The most likely explanation is simply that my mental abilities are, um, a bit limited. This is not true of everyone. I find that I can't really _hear_ the music if I am immersed in thinking, or writing, or if I am talking to someone, or if I am reading a book. And I find a condition of partially hearing the music, distracting, and unpleasantly so. If I can make it into 100 percent background noise, it becomes unnoticed but probably pleasant (if not, I would turn it off), like a movie soundtrack you don't really hear but which informs the mood of the film without you being conscious of it.

But I am not sure that qualifies as listening to music, and I am pretty certain that is not what my daughter does when her computer is playing songs as she carries on an instant message conversation with someone. (I would ask her, to be absolutely sure, but she is away on a trip right now.)

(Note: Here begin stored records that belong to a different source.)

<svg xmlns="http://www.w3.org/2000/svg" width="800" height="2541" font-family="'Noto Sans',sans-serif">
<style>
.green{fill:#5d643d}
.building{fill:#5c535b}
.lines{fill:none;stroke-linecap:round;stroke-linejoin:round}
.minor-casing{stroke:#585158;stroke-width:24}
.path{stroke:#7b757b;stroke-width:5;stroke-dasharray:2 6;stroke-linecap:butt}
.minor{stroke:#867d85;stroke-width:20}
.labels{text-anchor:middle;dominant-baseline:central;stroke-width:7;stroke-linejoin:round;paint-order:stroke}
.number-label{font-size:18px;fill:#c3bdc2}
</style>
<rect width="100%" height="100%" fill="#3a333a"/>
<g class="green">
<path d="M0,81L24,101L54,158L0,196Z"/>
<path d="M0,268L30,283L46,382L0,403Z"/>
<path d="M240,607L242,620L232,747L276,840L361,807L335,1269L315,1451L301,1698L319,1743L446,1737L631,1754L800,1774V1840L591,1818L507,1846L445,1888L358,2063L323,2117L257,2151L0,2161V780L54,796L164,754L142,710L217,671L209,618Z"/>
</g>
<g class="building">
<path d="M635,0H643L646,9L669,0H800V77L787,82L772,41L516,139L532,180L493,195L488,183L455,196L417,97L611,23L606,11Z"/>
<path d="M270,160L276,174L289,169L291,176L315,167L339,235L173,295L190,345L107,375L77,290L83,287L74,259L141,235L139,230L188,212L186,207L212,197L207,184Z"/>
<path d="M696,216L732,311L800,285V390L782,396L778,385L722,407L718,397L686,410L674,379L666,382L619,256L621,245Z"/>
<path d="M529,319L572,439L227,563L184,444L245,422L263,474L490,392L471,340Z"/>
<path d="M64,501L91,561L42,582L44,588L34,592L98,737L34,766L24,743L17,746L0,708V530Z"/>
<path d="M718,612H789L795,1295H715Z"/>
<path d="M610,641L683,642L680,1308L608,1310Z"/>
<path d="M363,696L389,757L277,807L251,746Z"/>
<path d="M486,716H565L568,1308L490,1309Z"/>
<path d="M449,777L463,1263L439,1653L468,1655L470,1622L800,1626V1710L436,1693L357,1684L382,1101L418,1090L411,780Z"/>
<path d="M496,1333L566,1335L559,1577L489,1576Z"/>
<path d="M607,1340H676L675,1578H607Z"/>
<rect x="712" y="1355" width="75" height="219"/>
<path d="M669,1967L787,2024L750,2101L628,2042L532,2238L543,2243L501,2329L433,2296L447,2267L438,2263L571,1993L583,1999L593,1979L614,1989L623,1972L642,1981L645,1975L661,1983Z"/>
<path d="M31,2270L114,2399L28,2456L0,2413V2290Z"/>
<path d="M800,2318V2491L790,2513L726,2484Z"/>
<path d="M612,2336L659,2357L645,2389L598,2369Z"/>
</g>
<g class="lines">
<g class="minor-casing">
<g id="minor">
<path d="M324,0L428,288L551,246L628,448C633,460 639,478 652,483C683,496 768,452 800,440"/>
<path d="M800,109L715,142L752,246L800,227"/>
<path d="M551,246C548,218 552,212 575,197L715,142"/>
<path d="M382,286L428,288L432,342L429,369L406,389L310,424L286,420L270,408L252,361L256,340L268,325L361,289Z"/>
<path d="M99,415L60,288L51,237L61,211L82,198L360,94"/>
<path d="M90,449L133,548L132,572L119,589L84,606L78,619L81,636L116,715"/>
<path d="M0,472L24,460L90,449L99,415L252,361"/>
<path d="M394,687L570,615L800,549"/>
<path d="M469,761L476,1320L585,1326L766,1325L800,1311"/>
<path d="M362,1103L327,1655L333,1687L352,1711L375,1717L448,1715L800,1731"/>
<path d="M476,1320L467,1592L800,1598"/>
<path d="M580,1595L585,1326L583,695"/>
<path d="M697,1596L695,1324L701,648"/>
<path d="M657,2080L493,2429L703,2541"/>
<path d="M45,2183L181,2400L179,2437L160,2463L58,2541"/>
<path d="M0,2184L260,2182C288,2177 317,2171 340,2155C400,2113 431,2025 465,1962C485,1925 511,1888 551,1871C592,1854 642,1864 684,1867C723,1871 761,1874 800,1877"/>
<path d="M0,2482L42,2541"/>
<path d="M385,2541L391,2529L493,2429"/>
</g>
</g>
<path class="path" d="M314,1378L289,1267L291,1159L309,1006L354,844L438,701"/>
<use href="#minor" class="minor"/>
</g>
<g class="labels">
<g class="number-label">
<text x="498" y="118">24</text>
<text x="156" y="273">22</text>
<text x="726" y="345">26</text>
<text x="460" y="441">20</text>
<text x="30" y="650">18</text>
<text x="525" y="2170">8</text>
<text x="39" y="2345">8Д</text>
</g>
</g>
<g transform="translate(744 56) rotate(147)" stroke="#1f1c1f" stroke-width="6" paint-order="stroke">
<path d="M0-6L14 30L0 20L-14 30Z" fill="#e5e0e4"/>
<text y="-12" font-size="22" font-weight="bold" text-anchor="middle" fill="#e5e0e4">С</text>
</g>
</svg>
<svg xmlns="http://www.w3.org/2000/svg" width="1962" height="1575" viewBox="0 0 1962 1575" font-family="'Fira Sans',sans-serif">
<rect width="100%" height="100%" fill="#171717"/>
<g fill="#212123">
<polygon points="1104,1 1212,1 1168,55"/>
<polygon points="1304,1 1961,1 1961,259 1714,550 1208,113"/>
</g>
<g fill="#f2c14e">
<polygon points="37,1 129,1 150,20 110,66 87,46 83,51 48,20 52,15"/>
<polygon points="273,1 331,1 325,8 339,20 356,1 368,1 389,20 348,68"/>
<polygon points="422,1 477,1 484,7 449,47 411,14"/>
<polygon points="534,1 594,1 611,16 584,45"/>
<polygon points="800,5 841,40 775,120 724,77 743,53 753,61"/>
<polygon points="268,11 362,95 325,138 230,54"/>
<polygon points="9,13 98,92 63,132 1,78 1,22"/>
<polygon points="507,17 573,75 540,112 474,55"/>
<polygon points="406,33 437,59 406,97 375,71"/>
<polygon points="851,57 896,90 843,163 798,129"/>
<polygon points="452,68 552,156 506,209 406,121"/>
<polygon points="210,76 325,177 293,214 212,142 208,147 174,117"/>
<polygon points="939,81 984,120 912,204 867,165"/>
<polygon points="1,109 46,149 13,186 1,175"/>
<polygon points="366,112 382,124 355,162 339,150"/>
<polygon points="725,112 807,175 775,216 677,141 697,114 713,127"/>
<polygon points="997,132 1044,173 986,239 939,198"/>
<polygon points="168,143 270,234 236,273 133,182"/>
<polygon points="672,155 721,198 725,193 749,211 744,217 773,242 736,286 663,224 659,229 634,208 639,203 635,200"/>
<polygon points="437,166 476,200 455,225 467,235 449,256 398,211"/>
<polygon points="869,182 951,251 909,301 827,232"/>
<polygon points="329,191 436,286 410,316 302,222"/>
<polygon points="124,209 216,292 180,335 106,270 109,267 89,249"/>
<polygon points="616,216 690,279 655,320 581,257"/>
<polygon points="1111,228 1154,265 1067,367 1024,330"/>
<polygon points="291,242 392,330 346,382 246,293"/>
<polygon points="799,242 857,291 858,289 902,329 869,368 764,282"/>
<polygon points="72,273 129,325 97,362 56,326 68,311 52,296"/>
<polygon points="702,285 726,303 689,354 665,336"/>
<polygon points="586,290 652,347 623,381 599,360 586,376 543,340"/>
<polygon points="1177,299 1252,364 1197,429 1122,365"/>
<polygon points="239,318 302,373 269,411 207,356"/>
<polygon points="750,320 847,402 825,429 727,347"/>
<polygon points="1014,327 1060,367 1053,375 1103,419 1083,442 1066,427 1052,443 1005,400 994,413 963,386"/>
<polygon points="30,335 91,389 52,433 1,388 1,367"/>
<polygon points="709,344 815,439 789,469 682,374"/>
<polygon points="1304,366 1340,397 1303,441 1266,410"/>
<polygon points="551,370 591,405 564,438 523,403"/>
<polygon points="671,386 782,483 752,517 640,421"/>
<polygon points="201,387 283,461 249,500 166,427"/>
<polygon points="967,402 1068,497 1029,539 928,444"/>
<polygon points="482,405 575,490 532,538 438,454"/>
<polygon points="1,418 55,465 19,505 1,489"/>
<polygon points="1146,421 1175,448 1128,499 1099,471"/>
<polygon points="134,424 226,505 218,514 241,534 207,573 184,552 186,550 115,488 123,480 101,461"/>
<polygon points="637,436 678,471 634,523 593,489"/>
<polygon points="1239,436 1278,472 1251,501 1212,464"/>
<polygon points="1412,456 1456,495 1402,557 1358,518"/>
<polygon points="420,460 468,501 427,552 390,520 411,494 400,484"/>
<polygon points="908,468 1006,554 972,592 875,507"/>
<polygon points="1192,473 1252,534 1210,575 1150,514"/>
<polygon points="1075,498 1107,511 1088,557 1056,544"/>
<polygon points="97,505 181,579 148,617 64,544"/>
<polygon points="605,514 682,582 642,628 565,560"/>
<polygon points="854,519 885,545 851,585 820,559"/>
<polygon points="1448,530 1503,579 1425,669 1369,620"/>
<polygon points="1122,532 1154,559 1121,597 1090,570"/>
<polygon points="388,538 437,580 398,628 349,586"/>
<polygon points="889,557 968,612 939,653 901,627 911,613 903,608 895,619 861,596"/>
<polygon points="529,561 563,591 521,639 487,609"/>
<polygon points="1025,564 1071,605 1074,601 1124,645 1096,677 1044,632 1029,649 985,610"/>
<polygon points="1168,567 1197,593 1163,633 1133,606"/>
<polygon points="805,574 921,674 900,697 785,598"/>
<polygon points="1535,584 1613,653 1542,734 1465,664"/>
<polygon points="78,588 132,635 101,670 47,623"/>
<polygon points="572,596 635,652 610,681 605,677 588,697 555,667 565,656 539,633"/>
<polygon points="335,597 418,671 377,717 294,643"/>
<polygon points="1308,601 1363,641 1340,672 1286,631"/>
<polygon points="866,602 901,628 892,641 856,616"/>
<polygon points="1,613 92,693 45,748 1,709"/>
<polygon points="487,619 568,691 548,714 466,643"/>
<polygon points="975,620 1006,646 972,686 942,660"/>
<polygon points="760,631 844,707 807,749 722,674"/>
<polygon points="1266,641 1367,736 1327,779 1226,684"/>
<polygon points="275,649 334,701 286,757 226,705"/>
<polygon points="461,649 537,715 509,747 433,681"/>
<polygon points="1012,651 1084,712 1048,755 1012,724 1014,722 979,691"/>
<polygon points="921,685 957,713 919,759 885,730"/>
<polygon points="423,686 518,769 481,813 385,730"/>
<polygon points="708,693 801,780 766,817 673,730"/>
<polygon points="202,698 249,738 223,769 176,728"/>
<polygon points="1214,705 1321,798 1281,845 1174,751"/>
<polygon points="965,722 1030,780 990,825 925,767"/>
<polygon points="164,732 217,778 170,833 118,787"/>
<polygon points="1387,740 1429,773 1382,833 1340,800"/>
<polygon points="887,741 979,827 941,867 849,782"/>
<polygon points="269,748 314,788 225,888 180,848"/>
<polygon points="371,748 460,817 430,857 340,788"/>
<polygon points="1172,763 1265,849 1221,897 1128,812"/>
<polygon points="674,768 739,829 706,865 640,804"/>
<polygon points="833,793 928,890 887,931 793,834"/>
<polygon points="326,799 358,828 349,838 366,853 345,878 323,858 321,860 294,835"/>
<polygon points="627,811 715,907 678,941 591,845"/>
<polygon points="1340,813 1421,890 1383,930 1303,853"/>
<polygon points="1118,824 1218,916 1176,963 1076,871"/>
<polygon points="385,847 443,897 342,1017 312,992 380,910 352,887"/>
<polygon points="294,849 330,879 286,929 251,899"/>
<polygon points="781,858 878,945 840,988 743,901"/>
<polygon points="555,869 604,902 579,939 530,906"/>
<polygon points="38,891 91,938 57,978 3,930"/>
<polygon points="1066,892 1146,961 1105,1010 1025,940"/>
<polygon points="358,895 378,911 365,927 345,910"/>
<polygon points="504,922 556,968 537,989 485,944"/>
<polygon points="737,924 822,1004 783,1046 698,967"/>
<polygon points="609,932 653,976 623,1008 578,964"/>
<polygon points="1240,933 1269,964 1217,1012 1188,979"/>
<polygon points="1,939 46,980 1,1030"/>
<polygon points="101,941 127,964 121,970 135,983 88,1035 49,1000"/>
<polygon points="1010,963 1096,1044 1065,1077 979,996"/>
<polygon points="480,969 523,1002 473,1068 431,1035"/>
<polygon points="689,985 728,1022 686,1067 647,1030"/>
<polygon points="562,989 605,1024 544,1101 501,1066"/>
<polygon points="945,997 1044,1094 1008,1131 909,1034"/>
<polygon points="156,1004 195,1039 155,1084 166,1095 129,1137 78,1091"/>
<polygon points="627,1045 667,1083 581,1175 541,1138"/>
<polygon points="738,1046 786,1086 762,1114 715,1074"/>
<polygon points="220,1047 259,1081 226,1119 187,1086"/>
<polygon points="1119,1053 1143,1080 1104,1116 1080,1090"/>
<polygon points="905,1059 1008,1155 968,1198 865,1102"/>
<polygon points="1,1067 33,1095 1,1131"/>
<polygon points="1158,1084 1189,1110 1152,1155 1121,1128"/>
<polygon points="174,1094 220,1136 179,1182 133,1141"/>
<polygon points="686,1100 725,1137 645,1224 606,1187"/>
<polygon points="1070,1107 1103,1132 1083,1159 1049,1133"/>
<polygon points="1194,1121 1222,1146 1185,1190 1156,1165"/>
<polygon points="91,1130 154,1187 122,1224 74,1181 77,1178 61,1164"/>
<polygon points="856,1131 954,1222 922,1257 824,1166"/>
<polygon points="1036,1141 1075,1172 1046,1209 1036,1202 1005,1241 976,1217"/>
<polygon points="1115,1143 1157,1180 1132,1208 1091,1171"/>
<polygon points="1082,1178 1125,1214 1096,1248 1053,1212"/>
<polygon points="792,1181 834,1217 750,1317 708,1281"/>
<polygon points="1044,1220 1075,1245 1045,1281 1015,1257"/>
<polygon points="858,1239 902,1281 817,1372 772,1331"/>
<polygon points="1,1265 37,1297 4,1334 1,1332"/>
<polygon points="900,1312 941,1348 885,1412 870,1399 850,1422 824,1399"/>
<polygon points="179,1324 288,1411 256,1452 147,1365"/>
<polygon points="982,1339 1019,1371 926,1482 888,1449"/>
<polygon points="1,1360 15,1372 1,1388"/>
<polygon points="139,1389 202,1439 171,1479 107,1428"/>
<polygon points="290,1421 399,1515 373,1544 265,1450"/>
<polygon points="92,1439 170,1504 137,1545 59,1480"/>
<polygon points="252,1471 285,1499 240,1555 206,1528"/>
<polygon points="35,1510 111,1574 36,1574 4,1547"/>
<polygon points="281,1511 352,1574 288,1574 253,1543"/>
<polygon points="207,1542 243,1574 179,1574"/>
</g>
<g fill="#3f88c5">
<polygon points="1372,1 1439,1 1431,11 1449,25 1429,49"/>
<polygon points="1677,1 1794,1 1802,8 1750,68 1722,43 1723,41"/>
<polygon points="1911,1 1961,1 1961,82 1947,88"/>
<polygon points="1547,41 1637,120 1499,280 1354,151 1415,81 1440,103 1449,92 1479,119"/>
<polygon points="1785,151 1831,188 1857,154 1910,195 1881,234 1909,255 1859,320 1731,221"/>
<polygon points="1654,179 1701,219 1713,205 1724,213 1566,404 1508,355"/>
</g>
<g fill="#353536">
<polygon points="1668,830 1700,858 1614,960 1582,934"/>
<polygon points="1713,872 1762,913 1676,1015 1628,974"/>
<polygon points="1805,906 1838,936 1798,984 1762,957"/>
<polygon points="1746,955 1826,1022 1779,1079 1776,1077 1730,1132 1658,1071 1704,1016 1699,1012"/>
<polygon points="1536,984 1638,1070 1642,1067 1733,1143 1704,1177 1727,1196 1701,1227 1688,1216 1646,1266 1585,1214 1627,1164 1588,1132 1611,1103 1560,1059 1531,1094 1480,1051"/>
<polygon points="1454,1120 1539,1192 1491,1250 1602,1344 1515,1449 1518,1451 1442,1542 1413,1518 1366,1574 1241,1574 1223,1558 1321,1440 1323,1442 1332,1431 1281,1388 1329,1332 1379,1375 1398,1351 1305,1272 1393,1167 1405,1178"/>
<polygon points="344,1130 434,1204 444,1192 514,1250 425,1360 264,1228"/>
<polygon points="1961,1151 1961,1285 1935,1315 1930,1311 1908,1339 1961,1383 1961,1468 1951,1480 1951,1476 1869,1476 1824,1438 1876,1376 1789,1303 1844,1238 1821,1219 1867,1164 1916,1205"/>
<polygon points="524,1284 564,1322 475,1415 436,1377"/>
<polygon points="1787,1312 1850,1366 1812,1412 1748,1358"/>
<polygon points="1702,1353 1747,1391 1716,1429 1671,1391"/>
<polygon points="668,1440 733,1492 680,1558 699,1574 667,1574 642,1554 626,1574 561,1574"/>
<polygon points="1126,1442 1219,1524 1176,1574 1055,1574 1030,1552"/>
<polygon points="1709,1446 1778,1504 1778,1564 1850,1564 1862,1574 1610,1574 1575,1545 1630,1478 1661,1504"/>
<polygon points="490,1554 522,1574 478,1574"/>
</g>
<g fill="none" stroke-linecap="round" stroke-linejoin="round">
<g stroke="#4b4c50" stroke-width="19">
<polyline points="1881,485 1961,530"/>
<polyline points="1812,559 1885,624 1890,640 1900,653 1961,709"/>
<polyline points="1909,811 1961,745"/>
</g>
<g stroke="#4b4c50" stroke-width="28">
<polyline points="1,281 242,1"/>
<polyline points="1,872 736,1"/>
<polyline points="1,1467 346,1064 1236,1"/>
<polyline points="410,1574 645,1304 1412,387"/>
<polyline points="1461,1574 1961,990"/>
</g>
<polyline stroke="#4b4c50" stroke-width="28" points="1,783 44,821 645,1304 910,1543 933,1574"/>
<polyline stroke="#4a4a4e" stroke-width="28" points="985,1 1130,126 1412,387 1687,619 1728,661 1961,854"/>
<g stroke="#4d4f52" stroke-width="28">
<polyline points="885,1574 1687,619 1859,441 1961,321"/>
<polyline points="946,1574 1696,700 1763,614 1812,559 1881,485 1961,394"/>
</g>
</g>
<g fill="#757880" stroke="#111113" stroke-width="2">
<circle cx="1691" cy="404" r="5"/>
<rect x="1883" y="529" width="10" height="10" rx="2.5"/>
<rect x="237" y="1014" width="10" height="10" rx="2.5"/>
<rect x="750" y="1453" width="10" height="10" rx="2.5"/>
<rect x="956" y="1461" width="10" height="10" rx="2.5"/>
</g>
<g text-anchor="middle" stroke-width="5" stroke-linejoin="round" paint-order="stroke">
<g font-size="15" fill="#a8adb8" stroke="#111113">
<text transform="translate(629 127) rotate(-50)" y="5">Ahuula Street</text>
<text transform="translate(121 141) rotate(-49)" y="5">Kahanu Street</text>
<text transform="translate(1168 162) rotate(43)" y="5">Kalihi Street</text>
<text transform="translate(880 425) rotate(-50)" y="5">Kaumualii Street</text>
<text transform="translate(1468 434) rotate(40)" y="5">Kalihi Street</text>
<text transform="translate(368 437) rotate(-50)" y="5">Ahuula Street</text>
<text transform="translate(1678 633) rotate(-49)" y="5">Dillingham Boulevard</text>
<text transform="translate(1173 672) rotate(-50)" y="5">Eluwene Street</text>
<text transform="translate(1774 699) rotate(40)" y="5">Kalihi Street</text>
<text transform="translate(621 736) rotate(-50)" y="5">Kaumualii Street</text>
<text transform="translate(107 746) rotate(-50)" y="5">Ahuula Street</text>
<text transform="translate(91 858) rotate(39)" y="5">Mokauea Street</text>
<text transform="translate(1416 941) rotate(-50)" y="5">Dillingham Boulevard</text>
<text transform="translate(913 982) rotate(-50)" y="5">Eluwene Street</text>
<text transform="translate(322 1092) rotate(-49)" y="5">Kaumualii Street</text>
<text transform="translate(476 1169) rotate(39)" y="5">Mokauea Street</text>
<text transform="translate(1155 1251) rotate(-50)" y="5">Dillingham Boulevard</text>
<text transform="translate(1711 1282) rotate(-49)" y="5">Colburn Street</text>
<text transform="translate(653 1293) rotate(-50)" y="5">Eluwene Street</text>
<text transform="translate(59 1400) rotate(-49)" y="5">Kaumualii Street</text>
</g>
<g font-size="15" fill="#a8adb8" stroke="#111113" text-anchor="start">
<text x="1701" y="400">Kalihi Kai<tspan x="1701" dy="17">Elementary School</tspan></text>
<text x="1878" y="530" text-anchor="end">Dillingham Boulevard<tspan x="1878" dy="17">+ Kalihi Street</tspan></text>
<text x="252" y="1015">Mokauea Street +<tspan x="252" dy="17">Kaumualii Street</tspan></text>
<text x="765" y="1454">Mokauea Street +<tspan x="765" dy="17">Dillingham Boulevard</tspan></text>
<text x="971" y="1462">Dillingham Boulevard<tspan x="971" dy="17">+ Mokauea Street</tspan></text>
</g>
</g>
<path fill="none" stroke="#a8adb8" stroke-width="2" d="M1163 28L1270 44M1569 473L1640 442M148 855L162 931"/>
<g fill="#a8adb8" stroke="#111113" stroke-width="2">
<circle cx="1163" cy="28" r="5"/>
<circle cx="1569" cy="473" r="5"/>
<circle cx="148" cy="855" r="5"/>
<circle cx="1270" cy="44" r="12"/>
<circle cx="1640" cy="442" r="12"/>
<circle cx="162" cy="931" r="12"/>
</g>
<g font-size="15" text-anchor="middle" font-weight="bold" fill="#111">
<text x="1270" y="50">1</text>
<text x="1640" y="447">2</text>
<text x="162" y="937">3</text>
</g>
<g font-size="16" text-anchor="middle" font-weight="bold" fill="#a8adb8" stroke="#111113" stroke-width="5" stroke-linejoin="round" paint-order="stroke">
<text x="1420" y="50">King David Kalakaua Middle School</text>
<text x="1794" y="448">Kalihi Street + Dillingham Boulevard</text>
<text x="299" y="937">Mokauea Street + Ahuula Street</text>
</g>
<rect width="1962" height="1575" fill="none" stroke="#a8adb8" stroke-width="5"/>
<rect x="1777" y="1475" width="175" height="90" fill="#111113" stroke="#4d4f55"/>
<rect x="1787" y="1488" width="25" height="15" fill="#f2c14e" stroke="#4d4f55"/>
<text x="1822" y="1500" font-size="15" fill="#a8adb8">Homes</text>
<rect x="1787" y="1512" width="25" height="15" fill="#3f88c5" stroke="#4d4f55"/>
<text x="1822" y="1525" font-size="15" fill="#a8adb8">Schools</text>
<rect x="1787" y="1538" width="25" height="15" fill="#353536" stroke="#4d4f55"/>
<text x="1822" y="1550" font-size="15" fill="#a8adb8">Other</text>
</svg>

Some music is actually difficult for me to _not_ concentrate on. The more I like the music, the more distracting--and distressing-- it is for me, if I am trying to pay attention to something else. But if the music belongs in the huge grey zone of sounds neither distressing nor pleasing, I can make it recede in consciousness so that other higher brain functions can go on. I can eat without spilling my soup.

Likewise, I don't take music along when I go birdwatching or walking. Of course birdwatchers listen to bird sounds, so it is obvious enough that real birdwatchers won't carry ipods, but when I walk, I like to walk. When I listen to music, I like to be at home and turn up the sound real loud. (Not to the hearing-damage level of the clubs, though.) And just be here with the music.

I tend to do this alone, even though my daughter seems to like the music I do. But you never know. When my wife was alive, if she was at home she would come along and change the music to something we could dance to. Which was OK. Bit still...

Anyway, I don't know if subject this will elicit any feedback--but it's gotta be a huge area of human brain differences. (Or maybe cultural differences--I have never worried much about cultural vs. biological causes for stuff.) I'd be interested in anyone's comments, in any case.

Plus, finally, a thing that occurred to me last night. I was listening to Morley and Susato, both 16th century composers, and I was thinking that this is the music of a people whose genius lay in the perfection of field artillery. So...European. The music is very beautiful, but something about the mind-set behind it boded ill for the world.